# My "other" creative outlet



## funerallady (Dec 8, 2016)

Lately I have been doing crochet with a little knitting thrown in. But, I didn't always do either of them.
Since it was Christmas, and my "pride and joys" were out I thought I would share with you. This was a labor of love for about 3 years. Then it took me another 2 years to want to have them cleaned and completed. Presenting.... our Christmas Stockings!! Those of you who do CCS will appreciate what went into them!


----------



## Oakley (Mar 22, 2011)

no pictures!?


----------



## bigalbigal3 (Mar 15, 2011)

no pictures


----------



## cavedwellersmum (Aug 14, 2013)

WOW, those are spectacular, You should be very proud of them. How big are they?


----------



## maurnie (Jul 30, 2012)

They are spectacular so many hours of work.

> _RECORDED DATA_
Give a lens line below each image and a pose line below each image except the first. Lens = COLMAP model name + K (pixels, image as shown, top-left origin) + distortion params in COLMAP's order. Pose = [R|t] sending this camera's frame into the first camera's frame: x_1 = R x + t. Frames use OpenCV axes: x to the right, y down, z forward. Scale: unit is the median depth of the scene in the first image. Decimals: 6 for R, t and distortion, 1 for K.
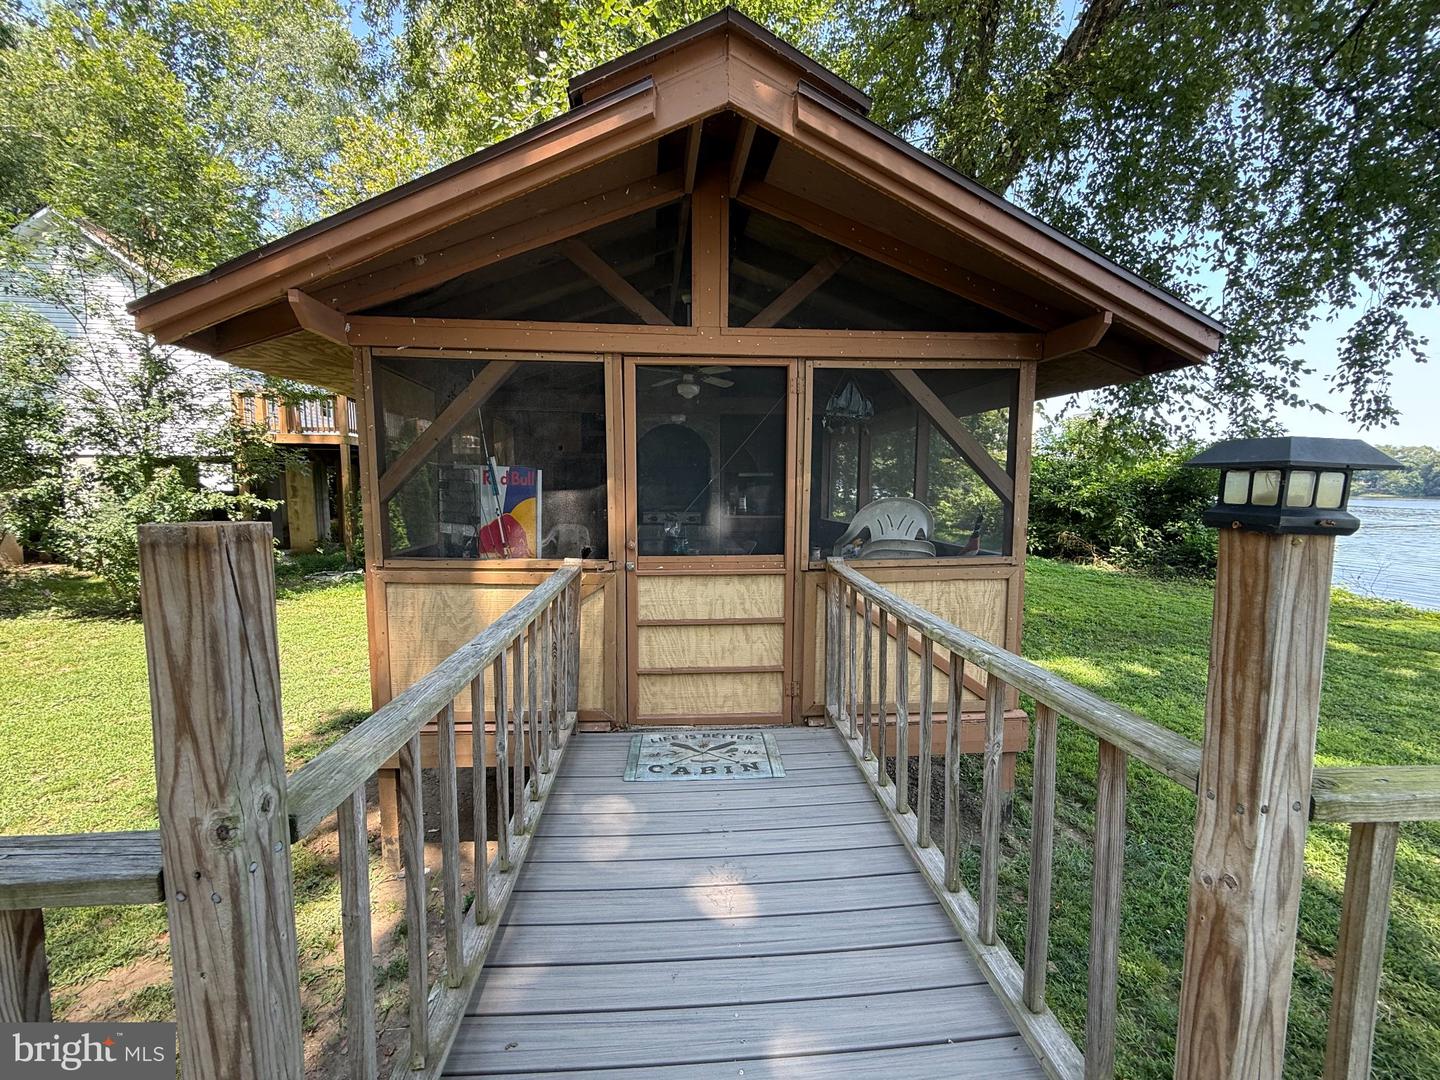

> _EXERCISE DESCRIPTION_
Continue the forum thread about the handmade Christmas stockings, starting after its final reply.

> _EXERCISE RESULT_
----------



## funerallady (Dec 8, 2016)

Almost 15" long, 8" wide, done on 14ct Aida cloth.


----------



## Auntie Ethel (Dec 8, 2016)

Lovely! I no longer do CCS because of aging eyes, but I recognize how much work and love went into these. But then I feel the same way about all of the beautiful creations from Knitters and from those who crochet or paint or do woodwork. They are all labors of love to those who use their skills and passions to produce the beautiful objects of art that give so much pleasure.


----------



## String Queen (Apr 9, 2012)

Appreciate indeed. Lovely


----------



## st1tch (Dec 13, 2011)

Fantastic ????


----------



## jansews (Jan 27, 2015)

I can definitely appreciate the work you put into those beautiful stockings! I've also done Christmas stockings in the past, but as Auntie Ethel said, aging eyes work better with knitting (at least in my case).


----------



## mbhull (May 18, 2015)

Very beautiful. I have done CCS for many years, little less with eye trouble now. Miss it a lot. Congrats on finishing them so you and your family will enjoy for many years.


----------



## redquilter (Jun 24, 2011)

Oh my goodness! They are all stunning! You do beautiful work.


----------



## Sine (Jun 12, 2011)

Wow! Beautiful work.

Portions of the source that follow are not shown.